I've had some issues with my MIL and I feel that they all stem from the fact she is depressed and I just don't know how to deal with it/her.
For a couple of years (since her mum died/she retired) she's had some issues, cross with us about any/every thing. Sulking at any perceived slight. We were treading on eggshells whenever we saw her. It all blew up about a year ago when I challenged why she was sulking with me. I admit I didn't handle it very well and was cross rather than calm and rational as I had planned.
Cue her demanding an apology before she would see me/us again. I left it that I didn't feel I had anything to apologise about but whenever she felt like talking I would happily talk through matters with her.
We didn't hear anything from her for months (and she adores my DC so I was shocked as she had previously see them every couple of weeks). So I got in touch saying I hadn't meant for it to blow up like it had and wondered if she wanted to see us all lunch/dinner or whatever). Eventually she agreed to meet me/my DH and came round and cried/sighed and was clearly very unhappy. I suggested ADs which she was very cross with me about (none of my business apparently). She said she didn't feel like she could have/wanted a relationship with me. I persuaded her otherwise (we have 3 DCs who she would miss if she didn't see them). I said let's just take baby steps and try to get on again.
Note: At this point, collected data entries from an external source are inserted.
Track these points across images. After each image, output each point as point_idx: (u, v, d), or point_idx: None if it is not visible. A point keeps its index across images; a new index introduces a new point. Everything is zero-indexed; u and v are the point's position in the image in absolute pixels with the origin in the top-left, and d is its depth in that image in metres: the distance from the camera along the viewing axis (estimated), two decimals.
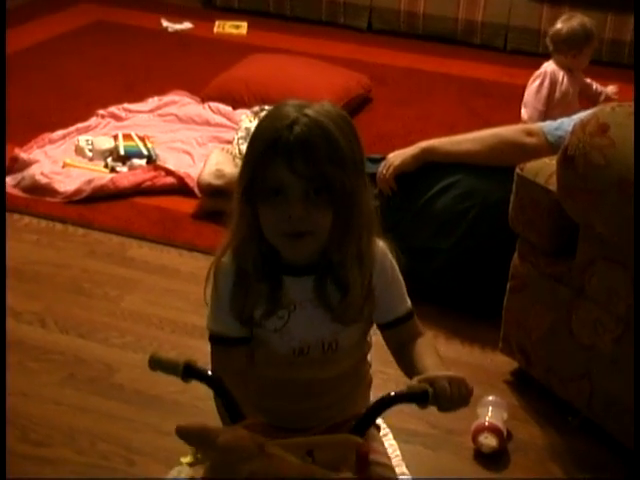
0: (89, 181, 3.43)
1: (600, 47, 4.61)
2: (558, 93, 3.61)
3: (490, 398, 2.30)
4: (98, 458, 2.16)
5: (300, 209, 1.28)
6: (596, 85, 3.87)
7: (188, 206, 3.37)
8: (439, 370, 1.31)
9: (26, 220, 3.27)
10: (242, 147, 3.49)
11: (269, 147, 1.29)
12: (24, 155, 3.57)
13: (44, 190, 3.42)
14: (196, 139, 3.89)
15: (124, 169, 3.58)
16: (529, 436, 2.29)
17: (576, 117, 2.40)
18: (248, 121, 3.74)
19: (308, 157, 1.27)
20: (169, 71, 4.77)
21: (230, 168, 3.33)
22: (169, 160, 3.66)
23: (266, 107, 3.84)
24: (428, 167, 2.77)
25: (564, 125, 2.54)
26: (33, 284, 2.87)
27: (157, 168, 3.56)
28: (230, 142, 3.65)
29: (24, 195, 3.41)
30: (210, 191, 3.29)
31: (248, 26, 5.55)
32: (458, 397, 1.25)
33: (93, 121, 4.02)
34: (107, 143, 3.72)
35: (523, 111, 3.68)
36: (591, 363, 2.17)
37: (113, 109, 4.12)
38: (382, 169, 2.79)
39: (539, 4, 5.22)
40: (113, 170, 3.58)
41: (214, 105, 4.15)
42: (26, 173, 3.49)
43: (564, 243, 2.22)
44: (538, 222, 2.24)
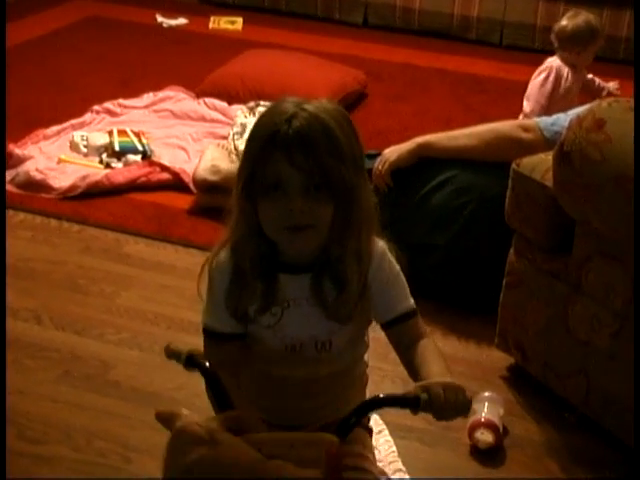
0: (84, 177, 3.43)
1: None
2: (562, 89, 3.60)
3: (486, 394, 2.30)
4: (95, 455, 2.16)
5: (300, 202, 1.28)
6: (599, 81, 3.86)
7: (183, 202, 3.36)
8: (443, 378, 1.28)
9: (21, 216, 3.26)
10: (237, 143, 3.49)
11: (268, 142, 1.28)
12: (18, 151, 3.56)
13: (39, 186, 3.40)
14: (191, 135, 3.88)
15: (119, 165, 3.58)
16: (525, 432, 2.29)
17: (572, 113, 2.39)
18: (243, 117, 3.74)
19: (307, 150, 1.27)
20: (164, 67, 4.76)
21: (225, 164, 3.33)
22: (164, 156, 3.65)
23: (261, 103, 3.84)
24: (424, 162, 2.76)
25: (560, 120, 2.54)
26: (28, 281, 2.86)
27: (152, 164, 3.55)
28: (225, 138, 3.64)
29: (19, 191, 3.39)
30: (206, 187, 3.28)
31: (243, 21, 5.55)
32: (454, 405, 1.22)
33: (88, 117, 4.01)
34: (102, 139, 3.71)
35: (525, 104, 3.66)
36: (588, 359, 2.17)
37: (108, 105, 4.11)
38: (378, 165, 2.79)
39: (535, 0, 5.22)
40: (108, 166, 3.57)
41: (209, 101, 4.14)
42: (21, 169, 3.48)
43: (560, 239, 2.21)
44: (534, 218, 2.24)
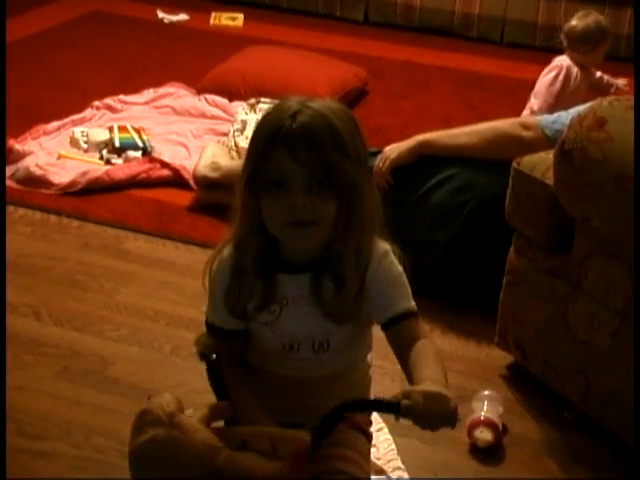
0: (84, 173, 3.42)
1: None
2: (570, 88, 3.60)
3: (486, 392, 2.30)
4: (93, 452, 2.15)
5: (303, 198, 1.28)
6: (607, 78, 3.85)
7: (184, 198, 3.36)
8: (436, 383, 1.22)
9: (20, 212, 3.25)
10: (238, 139, 3.49)
11: (271, 137, 1.29)
12: (18, 147, 3.55)
13: (39, 182, 3.40)
14: (192, 131, 3.87)
15: (119, 161, 3.57)
16: (525, 430, 2.29)
17: (573, 111, 2.39)
18: (244, 113, 3.73)
19: (311, 145, 1.27)
20: (165, 63, 4.75)
21: (226, 160, 3.33)
22: (164, 152, 3.64)
23: (262, 99, 3.84)
24: (424, 160, 2.76)
25: (561, 119, 2.53)
26: (28, 277, 2.86)
27: (152, 160, 3.55)
28: (226, 134, 3.64)
29: (18, 187, 3.39)
30: (206, 183, 3.28)
31: (244, 18, 5.53)
32: (436, 414, 1.17)
33: (88, 113, 4.00)
34: (102, 135, 3.70)
35: (533, 101, 3.65)
36: (587, 358, 2.17)
37: (108, 101, 4.10)
38: (378, 162, 2.78)
39: None
40: (108, 162, 3.56)
41: (210, 97, 4.13)
42: (20, 165, 3.47)
43: (561, 237, 2.21)
44: (534, 216, 2.24)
Anyway, we see her every couple of months (pretty much always at my instigation and with concerted effort). But she is always sad after and we get a call after (via DH dad (her ex) or occasionally to DH) saying how upset she is that the relationship is as it is and how she wishes it was as it was.
My dilemma is Christmas. We invited her for dinner but she refused, she said she will come round at a certain time though to do presents, see my DC. I've now found out that after she sees us she will be alone. She's with DHs sister in the am.
Should I try and persuade her to stay? Should I back off and respect her wishes? I've never encountered anyone with depression to this extent and just don't know what to do for the best. Any advice gratefully received, on Christmas and generally.